2) The New York City Department of Transportation still uses a paper map form to keep their database of signs up to date. There are ideas to replace that with a mobile tool to gather up the information and input it directly. But switching over directly wouldn’t allow the new system to integrate with the old. Using the rubber sheeting tool a team could go through all the existing forms, scan them, and stitch them together in a layer so someone using the new tools can always see the old, already georeferenced for their purposes.
Specification

After uploading an image it appears as a raster layer in the layer tree and kicks into the georeferencing workflow or the user can initiate the process from the layer tree context menu to change previously rectified imagery. In either case, initiating the georeferencing workflow causes the layer pane to collapse and the image pane to appear/expand (preferably with drawer animations), presenting the user with a side-by-side view of the map and the image. Control points are added in pairs and populate the table beneath the image. Points can also be added manually via the table.
The multi-stage process should be made fairly explicit, with the lower portion of the image pane prompting the user to
Place control points on the reference map and target image. Place at least three points and try to have a number of points around the outer edges of the target image.
with a ‘Cancel’ and ‘Next’ option at the bottom. Clicking next or placing a first control point moves the workflow forward by displaying the Control Points table displayed above, with ‘Cancel’, ‘Preview’, and ‘Done’ as options.

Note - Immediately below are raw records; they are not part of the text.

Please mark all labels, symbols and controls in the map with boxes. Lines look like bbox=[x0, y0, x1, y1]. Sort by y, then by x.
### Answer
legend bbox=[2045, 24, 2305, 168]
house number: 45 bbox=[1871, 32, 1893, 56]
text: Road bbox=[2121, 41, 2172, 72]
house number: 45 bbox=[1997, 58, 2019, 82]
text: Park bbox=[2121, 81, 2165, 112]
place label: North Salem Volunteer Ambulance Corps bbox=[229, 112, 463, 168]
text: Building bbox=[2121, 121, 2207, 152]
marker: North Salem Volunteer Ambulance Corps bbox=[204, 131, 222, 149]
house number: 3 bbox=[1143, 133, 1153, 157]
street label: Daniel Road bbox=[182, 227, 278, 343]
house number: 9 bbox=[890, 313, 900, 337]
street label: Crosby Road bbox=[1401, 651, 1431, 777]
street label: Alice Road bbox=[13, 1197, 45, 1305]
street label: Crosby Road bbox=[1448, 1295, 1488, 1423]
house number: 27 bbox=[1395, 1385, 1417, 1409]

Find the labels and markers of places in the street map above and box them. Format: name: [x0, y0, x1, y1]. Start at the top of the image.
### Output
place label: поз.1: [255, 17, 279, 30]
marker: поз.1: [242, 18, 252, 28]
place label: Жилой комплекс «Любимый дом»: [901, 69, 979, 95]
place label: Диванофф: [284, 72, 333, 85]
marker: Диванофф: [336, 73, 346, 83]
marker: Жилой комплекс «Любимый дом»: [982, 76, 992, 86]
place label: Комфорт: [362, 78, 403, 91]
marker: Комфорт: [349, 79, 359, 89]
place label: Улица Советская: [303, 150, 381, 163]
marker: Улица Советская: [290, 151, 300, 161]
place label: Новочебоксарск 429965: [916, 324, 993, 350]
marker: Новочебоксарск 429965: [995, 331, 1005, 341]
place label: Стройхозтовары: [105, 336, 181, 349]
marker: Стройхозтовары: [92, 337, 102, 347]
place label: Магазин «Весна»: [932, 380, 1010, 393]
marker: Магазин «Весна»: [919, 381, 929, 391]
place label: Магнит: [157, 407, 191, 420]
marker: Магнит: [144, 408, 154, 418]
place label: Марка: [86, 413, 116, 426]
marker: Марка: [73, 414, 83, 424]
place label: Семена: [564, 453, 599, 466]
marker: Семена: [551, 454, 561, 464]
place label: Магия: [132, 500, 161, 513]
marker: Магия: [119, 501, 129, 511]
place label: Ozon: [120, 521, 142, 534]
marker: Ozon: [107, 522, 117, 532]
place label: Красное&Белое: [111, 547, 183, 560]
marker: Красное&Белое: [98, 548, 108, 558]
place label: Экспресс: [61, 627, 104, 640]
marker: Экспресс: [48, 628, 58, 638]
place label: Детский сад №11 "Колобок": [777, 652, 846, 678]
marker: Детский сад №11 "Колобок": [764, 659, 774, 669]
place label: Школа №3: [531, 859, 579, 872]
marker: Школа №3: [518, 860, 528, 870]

If ‘Preview’ is clicked then the map, image, and control points are overlaid together in the map panel and the Control Points table is replaced by a user prompt reading
Review the georeferenced result.
with a ‘Go Back’ and ‘Done’ option at the bottom. Clicking on ‘Go Back’ or any control point returns to the Control Points table and highlights the appropriate row in the Control Point table.
Clicking Done closes the image pane altogether and removes the control points from the image and map. The user can return to the georeferencing options by selecting ‘Georeference’ from the context menu in the layer pane.

We could also expose various image options—cropping, rectification methods, and resampling methods.
See also the OpenGeo design proposal where this was mostly taken from, and the NYPL Map Rectifier.
Technical Details
(will link to feature specification and technical specification when they are complete)
There was work done on a Google Summer of Code project to get the core algorithms for this in GeoTools, see this email. If it’s not up to snuff then we could leverage GDAL. The rest is just GeoExt UI stuff and registering the resulting layer in GeoNode and in GeoServer for WMS/WFS access.